= Ó =

Latin letter O with acute accent

Latin letter O with acute

Ó (minuscule: ó), known as O-acute, is a Latin-script character composed of the letter O and an acute accent. It is found in the Czech, Dobrujan Tatar, Emilian-Romagnol, Faroese, Hungarian, Icelandic, Kashubian, Polish, Slovak, Karakalpak, and Sorbian languages. The symbol also appears in the Afrikaans, Catalan, Dutch, Irish, Nynorsk, Bokmål, Occitan, Portuguese, Spanish, Italian and Galician languages as a variant of the letter "o". It usually represents a vowel sound longer than or slightly different from that represented by plain "o", although in some cases its sound is notably different (as in modern Polish, where it is pronounced the same as "u"). In some cases it represents the vowel "o" with a particular tone (for example, a high rising tone in Vietnamese). It is sometimes also used in English for loanwords.

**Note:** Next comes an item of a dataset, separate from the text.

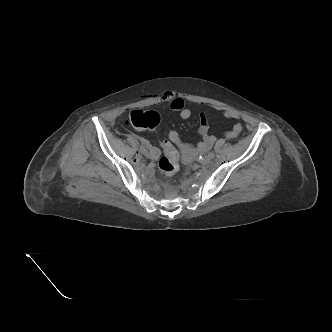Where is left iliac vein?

==Usage in various languages==

===Chinese===
In Chinese pinyin ó is the yángpíng tone (阳平, high-rising tone) of "o".

===Czech and Slovak===
Ó is the 24th letter of the Czech alphabet and the 28th letter of the Slovak alphabet. It represents //oː//.

===Dobrujan Tatar===
Ó is the 21st letter of Dobrujan Tatar alphabet, represents the mid rounded half-advanced ATR or soft vowel /ɵ/ as in "tór" [t̶ɵr̶] 'background'

===Dutch===
In Dutch, the acute Ó accent is used to mark different meanings for words, for example voor and vóór ("for" / "before"), or vóórkomen and voorkómen ("to occur" / "to prevent").

=== Emilian ===
In Emilian, ó is used to represent [o], e.g. sótt [sotː] "dry".

===Faroese===
Ó is the 18th letter of the Faroese alphabet and represents //œ// or //ɔuː//.

===Hungarian===
Ó is the 25th letter of the Hungarian alphabet. It represents the long vowel //oː//.

===Icelandic===
Ó is the 19th letter of the Icelandic alphabet and represents //oṷ//.

===Irish===
Ó is widely used in Irish where it has various meanings:
- the preposition ó "from"
- the patronymic term Ó "grandson, (usually male) descendant, first or second cousin" (variants: Ua, Uí, Í Uaí). When Irish names were anglicized, the Ó commonly was either dropped or written as O.
- the interjection ó "oh"

===Italian===
In Italian, ó is an optional symbol (especially used in dictionaries) sometimes used to indicate that a stressed o should be pronounced with a close sound: córso /it/, "course", as opposed to còrso /it/, "Corsican" (but both are commonly written with no accent marks when the context is clear). A similar process may occur with é and è, as in *pésca, "fishing", and *pèsca "peach", in which the accent mark is not written (both are written as pesca).

===Kashubian===
Ó is the 23rd letter of the Kashubian alphabet and represents //o//. It also represents //u// in southern dialects.

===Kazakh===

It was proposed in 2018 that Ó should be one of their Latin alphabet to replace Ө and represents //œ// (or //ʷœ//). The proposal was modified to Ö in late 2019.

===Karakalpak===
Ó/ó is the 21st letter of the Karakalpak alphabet and represents //ʷœ//.

===Polish===
Ó is the 21st letter of the Polish alphabet, and represents //u//. Historically it represented //oː// but morphed to //u// over time (similar to English "oo").

===Portuguese===
In Portuguese, ó is used to mark a stressed in words whose stressed syllable is in an unpredictable location within the word, as in "pó" (dust) and "óculos" (glasses). If the location of the stressed syllable is predictable, the acute accent is not used. Ó contrasts with ô .

=== Romagnol ===
In Romagnol, ó is used to represent [oː], e.g. alóra [aˈloːra] "then".

===Scottish Gaelic===
Ó was once widely used in Scottish, but it has now been largely superseded by "ò". It can still be seen in certain writings but is no longer used in standard orthography.

===Spanish===
Ó is used in the Spanish language to denote an 'o' vowel with abnormal stress.

===Sorbian===
Ó represents //uʊ// in Upper Sorbian and represents //ɛ// or //ɨ// in, especially, Lower Sorbian.

===Vietnamese===
In Vietnamese alphabet ó is the sắc tone (high-rising tone) of "o".